This Santa Fe dog photography session was pretty special, I’m not going to lie. After seeing my featured profile article in the Santa Fe New Mexican that came out last Summer (click here to read that great article), this client got in touch and during our first Creative Call they told me all about their wonderful Golden Retriever, Harper, who was just about to turn 10. During that first conversation - a truly important and inspiring and emotional and fun step in my process of getting to know and understand my dog photography clients - they also mentioned that they both were turning 70 in 2019. In dog years, Harper was technically turning 70 as well. 2019 was to be a big birthday year, and my client wanted to commission me to help them celebrate all that that moment entailed. And I couldn’t have been happier about it.
This client lives part time in Santa Fe, and part time in a few other equally beautiful places. When they travel between cities they always drive, of course, so that sweet Harper can safely and comfortably travel with them. She is the center of their world and there is so much love in their family. There also is a beautiful collection of art, which caught my eye when I first entered their home in Santa Fe.
Harper greeted me with an enthusiastic body slam, and did a few zooms around the living room to make me feel welcome (as any Golden Retriever would). We spent some quiet time photographing at home, utilize the great window light and simple textures and tones before heading out to a nearby Santa Fe park with beautiful dappled light, grass, murals and space for Harper to run around a bit.

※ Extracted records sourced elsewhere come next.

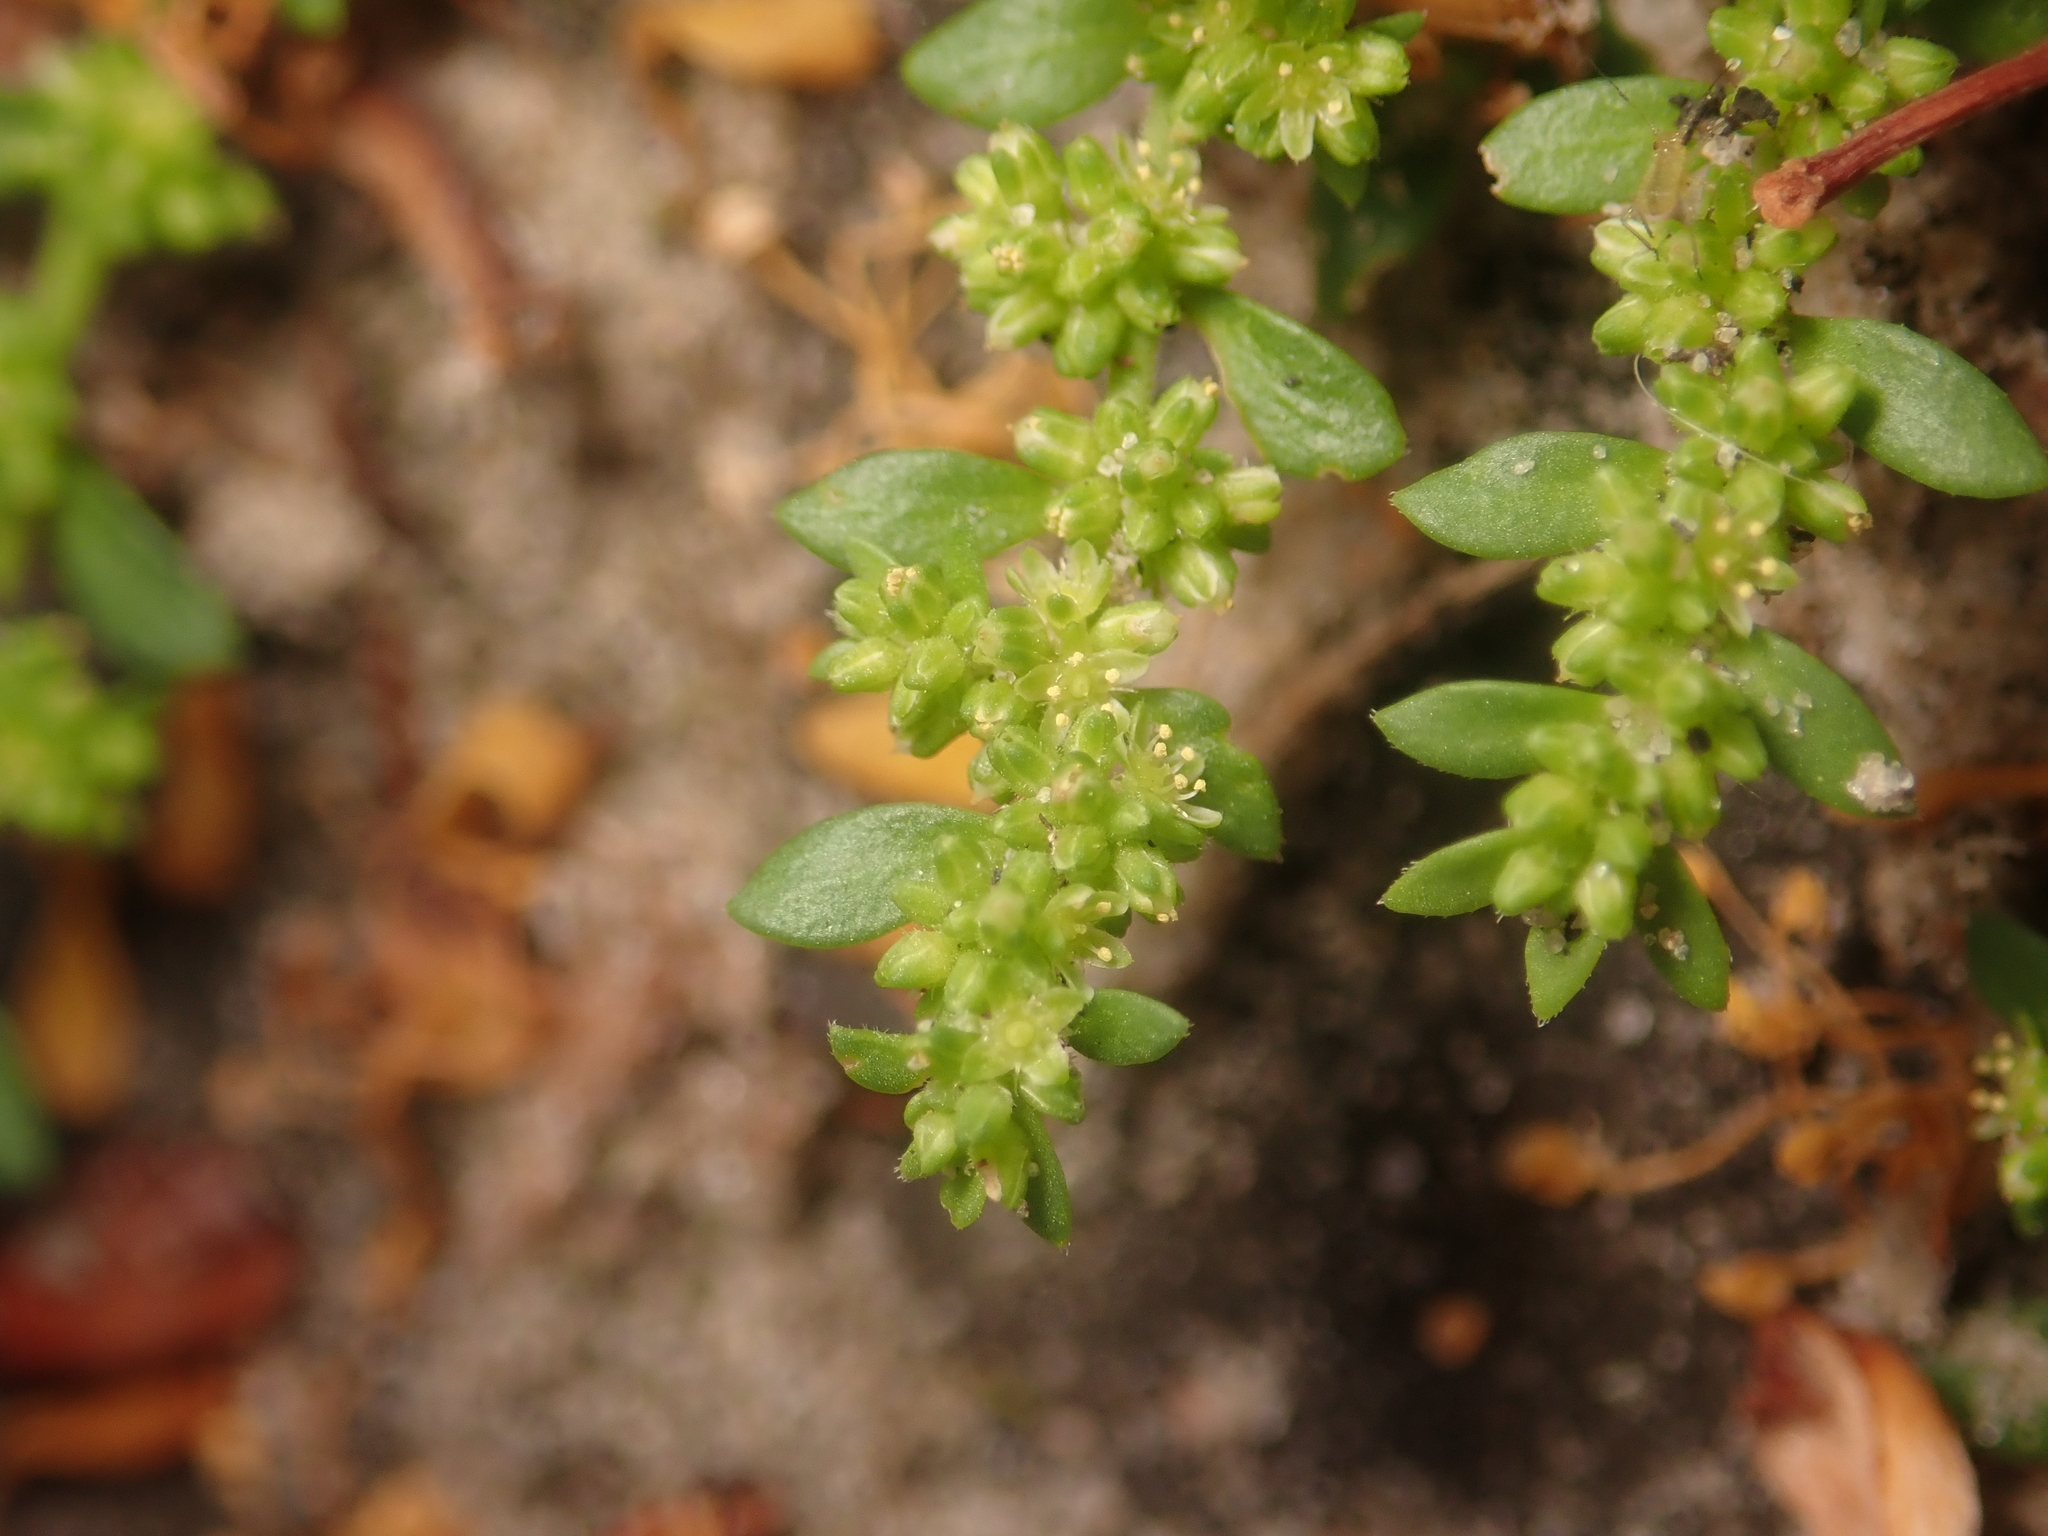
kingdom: Plantae
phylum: Tracheophyta
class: Magnoliopsida
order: Caryophyllales
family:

Though Harper was hardly slowing down at the ripe old age of 10, she did unfortunately have a cast on during our dog photography session from a stubborn injury that simply would not heal properly. My client was hesitant to even keep our Photography Session scheduled as they did not want to focus on Harper’s cast, but because her injury persisted for months we went ahead and photographed anyway. As is my job, I listened to my clients’ concerns about wanting to avoid the cast in our portraits - they wanted to show Harper at her best, not her worst. Of course I understood, and made sure to confidently and calmly create beautiful, glowing portraits of sweet and happy Harper without showing the cast. I knew we could do it, and we did. However, as is my nature, I was not afraid to create and show portraits that did actually include her full body, and therefore her actual injured foot. As a documentary dog photographer, I believe all moments in a dog’s life are equally important - even the ones that seem stressful or odd (like a pesky injury). I then left it up to my clients whether or not to fall in love with those images - and, of course, they did.
One of the main goals of this Santa Fe dog photography session was to create a strong family portrait that my client could use for their 70th Birthday invitations to friends and family around the world. 2019 would be full of multiple birthday celebrations for all three of them in various locations, and this portrait would act as an anchor for that very special invitation. The portrait above was what the landed on, taken in the late afternoon at a unique little park in Santa Fe.
At the very end of our Photography Session, we returned to the house and I could tell Harper was worn out (I very common side effect of a great session). So as I pretended to pack up my camera bag I saw Harper trot over to her favorite sun spot on the patio and curl up for a snooze. This is what always happens at the end of a session if I’m careful - I pretend to pack my bag so that dogs feel as though they are let off the hook and can go take a load off. The trick is to oh-so-quietly keep an eye on where they end up and sneak over there to create a few final portraits - these usually end of being some of my favorite images from a session because dogs are so relaxed, curled up in spots my clients are so familiar with. This portrait above of course became another great edition for my client’s home.
Thanks for a wonderful session, Harper. You’re a very good dog.